- Os Emirados Árabes Unidos anunciaram a saída da Organização dos Países Exportadores de Petróleo (OPEP), buscando maior autonomia na definição de quotas de petróleo.
- A decisão evidencia fissuras entre as petromonarquias do Golfo e acelera a reconfiguração do bloco regional, com Emirados adoptando postura mais dura em relação ao Irã.
- Em meio a críticas públicas ao desempenho dos países árabes do Golfo, Abu DabiMDB intensifica sua atuação fora do eixo árabe tradicional, destacando divergências com a Arábia Saudita.
- O país não compareceu à primeira cúpula do Conselho de Cooperação do Golfo desde o início da guerra, enviando apenas o ministro das Relações Exteriores; o CCG manteve tom crítico ao Irã, mas sem medidas concretas.
- O debate sobre liderança regional persiste, com Emiratos buscando maior flexibilidade estratégica e presença financeira para influenciar alianças, incluindo uma postura mais distante de algumas instituições multilaterais.
Emiratos Árabes Unidos sinalizou uma mudança expressiva na política regional ao abandonar a OPEP, por volta de sexta-feira passada, após quase seis décadas de atuação no cartel. A medida destoa das demais monarquias do Golfo e reflete uma agenda própria de autonomia e uma postura mais firme frente a Irã. A saída ocorreu em meio à escalada de tensões na região e ao recuo de cooperação dentro do eixo petrolífero.

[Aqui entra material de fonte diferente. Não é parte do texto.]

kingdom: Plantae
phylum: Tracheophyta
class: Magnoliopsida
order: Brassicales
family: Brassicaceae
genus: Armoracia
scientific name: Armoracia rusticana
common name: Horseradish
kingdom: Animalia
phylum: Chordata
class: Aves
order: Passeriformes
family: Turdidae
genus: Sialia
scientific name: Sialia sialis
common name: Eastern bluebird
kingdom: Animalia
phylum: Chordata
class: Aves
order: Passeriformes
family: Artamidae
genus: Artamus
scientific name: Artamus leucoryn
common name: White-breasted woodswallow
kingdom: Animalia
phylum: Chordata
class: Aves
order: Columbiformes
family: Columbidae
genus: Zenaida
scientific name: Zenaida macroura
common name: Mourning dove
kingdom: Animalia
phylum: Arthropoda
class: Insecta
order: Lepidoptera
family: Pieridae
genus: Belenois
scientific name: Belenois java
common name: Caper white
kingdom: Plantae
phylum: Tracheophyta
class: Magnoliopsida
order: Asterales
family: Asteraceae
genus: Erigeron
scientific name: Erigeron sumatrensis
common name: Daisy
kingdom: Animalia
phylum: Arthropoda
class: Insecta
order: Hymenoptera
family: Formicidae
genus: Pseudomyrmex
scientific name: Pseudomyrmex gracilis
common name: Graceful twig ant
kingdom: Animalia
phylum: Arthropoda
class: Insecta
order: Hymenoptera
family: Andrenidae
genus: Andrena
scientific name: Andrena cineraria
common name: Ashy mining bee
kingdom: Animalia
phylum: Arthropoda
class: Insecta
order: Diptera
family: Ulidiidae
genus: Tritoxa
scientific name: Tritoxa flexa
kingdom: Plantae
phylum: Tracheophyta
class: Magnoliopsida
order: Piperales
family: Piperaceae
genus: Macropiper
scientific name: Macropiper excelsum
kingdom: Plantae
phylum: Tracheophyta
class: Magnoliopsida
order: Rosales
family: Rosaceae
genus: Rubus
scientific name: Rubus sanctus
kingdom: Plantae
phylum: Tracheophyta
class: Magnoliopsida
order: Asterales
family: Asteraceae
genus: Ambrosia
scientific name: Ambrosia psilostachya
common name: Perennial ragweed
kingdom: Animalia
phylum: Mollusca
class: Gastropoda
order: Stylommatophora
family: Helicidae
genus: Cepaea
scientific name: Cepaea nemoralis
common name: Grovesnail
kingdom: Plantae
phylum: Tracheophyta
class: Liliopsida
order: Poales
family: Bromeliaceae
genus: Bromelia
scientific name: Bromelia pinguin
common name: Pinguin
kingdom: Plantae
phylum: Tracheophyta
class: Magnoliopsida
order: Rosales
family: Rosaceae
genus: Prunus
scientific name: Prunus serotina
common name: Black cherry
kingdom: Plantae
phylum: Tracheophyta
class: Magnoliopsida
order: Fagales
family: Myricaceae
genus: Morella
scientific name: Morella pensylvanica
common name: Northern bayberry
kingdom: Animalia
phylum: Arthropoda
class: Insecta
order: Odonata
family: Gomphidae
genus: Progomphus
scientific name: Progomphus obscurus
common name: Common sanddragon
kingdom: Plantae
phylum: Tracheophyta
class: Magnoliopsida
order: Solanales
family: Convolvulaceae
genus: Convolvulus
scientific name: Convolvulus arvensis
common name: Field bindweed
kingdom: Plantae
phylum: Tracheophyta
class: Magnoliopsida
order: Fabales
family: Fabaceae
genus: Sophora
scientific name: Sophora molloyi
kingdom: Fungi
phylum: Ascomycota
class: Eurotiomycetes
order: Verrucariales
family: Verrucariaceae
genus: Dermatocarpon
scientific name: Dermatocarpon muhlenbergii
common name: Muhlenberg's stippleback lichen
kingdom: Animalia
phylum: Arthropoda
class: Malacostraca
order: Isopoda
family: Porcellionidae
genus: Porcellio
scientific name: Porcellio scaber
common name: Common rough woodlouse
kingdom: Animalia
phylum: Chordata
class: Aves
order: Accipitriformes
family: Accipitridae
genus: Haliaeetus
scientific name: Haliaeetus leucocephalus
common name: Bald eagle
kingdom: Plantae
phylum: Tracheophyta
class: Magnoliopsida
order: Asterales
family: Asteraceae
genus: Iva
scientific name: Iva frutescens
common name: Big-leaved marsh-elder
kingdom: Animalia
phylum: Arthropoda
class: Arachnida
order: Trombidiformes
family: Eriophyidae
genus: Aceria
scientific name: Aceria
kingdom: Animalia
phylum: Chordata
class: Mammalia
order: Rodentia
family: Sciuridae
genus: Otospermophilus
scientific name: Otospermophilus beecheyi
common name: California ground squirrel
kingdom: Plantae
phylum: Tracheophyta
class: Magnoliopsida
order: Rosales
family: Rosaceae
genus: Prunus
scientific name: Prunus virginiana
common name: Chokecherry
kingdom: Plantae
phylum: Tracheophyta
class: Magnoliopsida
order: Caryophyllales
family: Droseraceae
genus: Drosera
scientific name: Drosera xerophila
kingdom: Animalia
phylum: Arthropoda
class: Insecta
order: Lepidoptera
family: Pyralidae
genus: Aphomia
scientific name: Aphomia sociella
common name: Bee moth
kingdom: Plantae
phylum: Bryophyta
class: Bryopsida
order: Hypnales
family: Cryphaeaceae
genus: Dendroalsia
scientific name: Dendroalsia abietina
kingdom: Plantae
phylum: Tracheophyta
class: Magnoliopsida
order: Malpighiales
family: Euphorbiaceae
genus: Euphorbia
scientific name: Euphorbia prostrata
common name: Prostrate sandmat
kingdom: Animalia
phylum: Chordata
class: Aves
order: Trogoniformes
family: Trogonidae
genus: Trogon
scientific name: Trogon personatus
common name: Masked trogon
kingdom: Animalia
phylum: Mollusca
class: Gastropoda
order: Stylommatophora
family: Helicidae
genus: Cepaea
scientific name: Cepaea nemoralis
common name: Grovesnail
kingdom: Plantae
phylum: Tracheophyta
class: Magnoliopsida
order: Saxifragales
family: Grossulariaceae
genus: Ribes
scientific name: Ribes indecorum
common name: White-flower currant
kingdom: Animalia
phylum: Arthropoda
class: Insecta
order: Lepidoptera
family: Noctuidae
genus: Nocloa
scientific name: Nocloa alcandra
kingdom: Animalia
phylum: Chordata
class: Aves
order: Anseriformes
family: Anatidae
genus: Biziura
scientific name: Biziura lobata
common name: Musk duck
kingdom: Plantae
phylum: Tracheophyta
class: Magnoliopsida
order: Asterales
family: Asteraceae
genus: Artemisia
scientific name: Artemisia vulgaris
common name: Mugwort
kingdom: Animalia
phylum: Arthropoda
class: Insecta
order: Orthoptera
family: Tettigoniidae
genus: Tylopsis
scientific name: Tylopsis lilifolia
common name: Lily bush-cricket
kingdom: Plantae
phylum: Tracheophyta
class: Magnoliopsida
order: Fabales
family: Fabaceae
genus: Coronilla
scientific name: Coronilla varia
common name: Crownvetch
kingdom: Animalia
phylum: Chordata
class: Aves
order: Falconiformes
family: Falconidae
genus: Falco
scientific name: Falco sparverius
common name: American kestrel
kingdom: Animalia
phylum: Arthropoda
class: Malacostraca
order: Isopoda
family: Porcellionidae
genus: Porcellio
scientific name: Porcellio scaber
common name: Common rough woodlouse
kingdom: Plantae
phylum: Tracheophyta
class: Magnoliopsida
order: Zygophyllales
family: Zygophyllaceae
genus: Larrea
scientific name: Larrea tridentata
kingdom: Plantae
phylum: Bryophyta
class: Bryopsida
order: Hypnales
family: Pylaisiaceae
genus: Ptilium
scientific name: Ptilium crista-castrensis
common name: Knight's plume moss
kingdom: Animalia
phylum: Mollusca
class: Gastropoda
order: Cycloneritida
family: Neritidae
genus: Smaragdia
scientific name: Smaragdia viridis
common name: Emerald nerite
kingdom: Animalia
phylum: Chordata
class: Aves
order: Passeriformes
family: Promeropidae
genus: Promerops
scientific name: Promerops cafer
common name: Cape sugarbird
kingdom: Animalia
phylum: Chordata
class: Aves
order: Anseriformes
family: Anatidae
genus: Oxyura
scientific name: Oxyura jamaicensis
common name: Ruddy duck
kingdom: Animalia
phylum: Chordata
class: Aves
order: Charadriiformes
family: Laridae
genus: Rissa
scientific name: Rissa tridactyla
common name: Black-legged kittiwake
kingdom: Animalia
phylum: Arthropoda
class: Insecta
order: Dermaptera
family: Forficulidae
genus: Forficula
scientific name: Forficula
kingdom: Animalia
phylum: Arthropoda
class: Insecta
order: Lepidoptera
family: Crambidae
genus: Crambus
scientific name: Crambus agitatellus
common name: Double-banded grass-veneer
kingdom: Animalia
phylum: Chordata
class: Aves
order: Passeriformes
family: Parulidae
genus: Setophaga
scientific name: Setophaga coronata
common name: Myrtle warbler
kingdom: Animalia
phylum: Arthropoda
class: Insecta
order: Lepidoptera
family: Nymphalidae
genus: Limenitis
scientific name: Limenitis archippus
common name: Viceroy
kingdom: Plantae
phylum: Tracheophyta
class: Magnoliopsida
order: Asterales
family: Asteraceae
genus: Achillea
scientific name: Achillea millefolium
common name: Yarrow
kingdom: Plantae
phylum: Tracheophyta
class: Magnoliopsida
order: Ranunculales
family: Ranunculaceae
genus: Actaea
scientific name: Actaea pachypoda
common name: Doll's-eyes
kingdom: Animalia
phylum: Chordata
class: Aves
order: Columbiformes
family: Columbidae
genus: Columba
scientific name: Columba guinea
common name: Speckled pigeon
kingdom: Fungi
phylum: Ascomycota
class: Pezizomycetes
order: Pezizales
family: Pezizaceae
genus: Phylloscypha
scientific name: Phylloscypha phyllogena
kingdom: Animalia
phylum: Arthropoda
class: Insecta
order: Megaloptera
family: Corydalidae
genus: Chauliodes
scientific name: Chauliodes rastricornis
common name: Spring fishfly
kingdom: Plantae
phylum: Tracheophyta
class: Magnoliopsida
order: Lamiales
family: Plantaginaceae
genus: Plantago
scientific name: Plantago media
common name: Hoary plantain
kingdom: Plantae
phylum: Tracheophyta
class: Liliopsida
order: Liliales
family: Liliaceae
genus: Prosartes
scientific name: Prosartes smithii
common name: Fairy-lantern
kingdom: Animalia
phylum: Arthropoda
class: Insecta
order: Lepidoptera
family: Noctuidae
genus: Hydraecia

A persistente desconfiança entre Abu Dabi e Riad ganhou novo impulso com críticas públicas de um assessor diplomático de alto escalão dos Emirados à resposta dos países árabes do Golfo aos ataques iranianos. O episódio coincidiu com a participação reduzida de Emitares na cúpula regional de alto nível desde o início do conflito, evidenciando a ruptura de alinhamentos tradicionais.
Contexto regional
Desde o início da guerra, Emiratos vem reforçando uma agenda própria, priorizando autonomia econômica e de segurança. O país endureceu o tom frente a Teerã e ampliou a distância de sua atuação em relação ao bloco do Golfo, buscando maior flexibilidade para definir volumes de produção de petróleo sem as restrições impostas pela OPEP.
O presidente dos Emiratos, Mohamed bin Zayed, deixou de comparecer à primeira cúpula do Conselho de Cooperación do Golfo promovida desde o início do conflito, indicando uma nova linha de atuação. O encontro, em Jeddah, teve a participação de ministros de Relações Exteriores, com o objetivo de reafirmar o direito de defesa dos Estados do Golfo, sem medidas concretas anunciadas.
Análises e leituras oficiais
Um funcionário do Ministério das Relações Exteriores afirmou que a reunião do CCG foi positiva, porém insuficiente, destacando a necessidade de levar adiante uma estratégia de resiliência regional. A dirigente do Centro de Políticas de Emiratos vê a mudança como uma autonomia estratégica em três frentes: econômica, política e de segurança.
Para Ebtesam AlKetbi, a saída da OPEP faz parte de uma lógica de flexibilização diante de um cenário regional em renegociação. Ela aponta que a tendência não é abandonar alianças, mas redefinir a forma de atuação em foros multilaterais, com foco nos interesses nacionais.
O papel de Emiratos no cenário externo
Conflitos afetam ainda a relação entre Emiratos e a Arábia Saudita, em busca de liderança regional. Enquanto Omã e Catar mantêm vias de diálogo com Teerã, a postura de Bahréin e de Emiratos se torna mais agressiva contra Iran, com ataques e defesa de soberania fortalecidos. A última investida iraniana contra território emirático reforçou o tom duro.
A reconfiguração também se reflete na esfera financeira. Em abril, Emiratos exigiu de Paquistão o reembolso de 3,5 bilhões de dólares em depósitos no banco central, movimento visto como punição pela neutralidade de Islamabad em negociações com os EUA. Países dependentes de financiamento árabe passaram a olhar com cautela para seus vínculos.
Expectativas para o futuro
Especialistas indicam que Abu Dabi tende a seguir com uma atuação seletiva e pragmática em organizações internacionais como a Liga Árabe, o CCG e a OCI. Não está em vias de sair de blocos, mas pode ajustar participação e modo de atuação para alinhar com interesses estratégicos nacionais.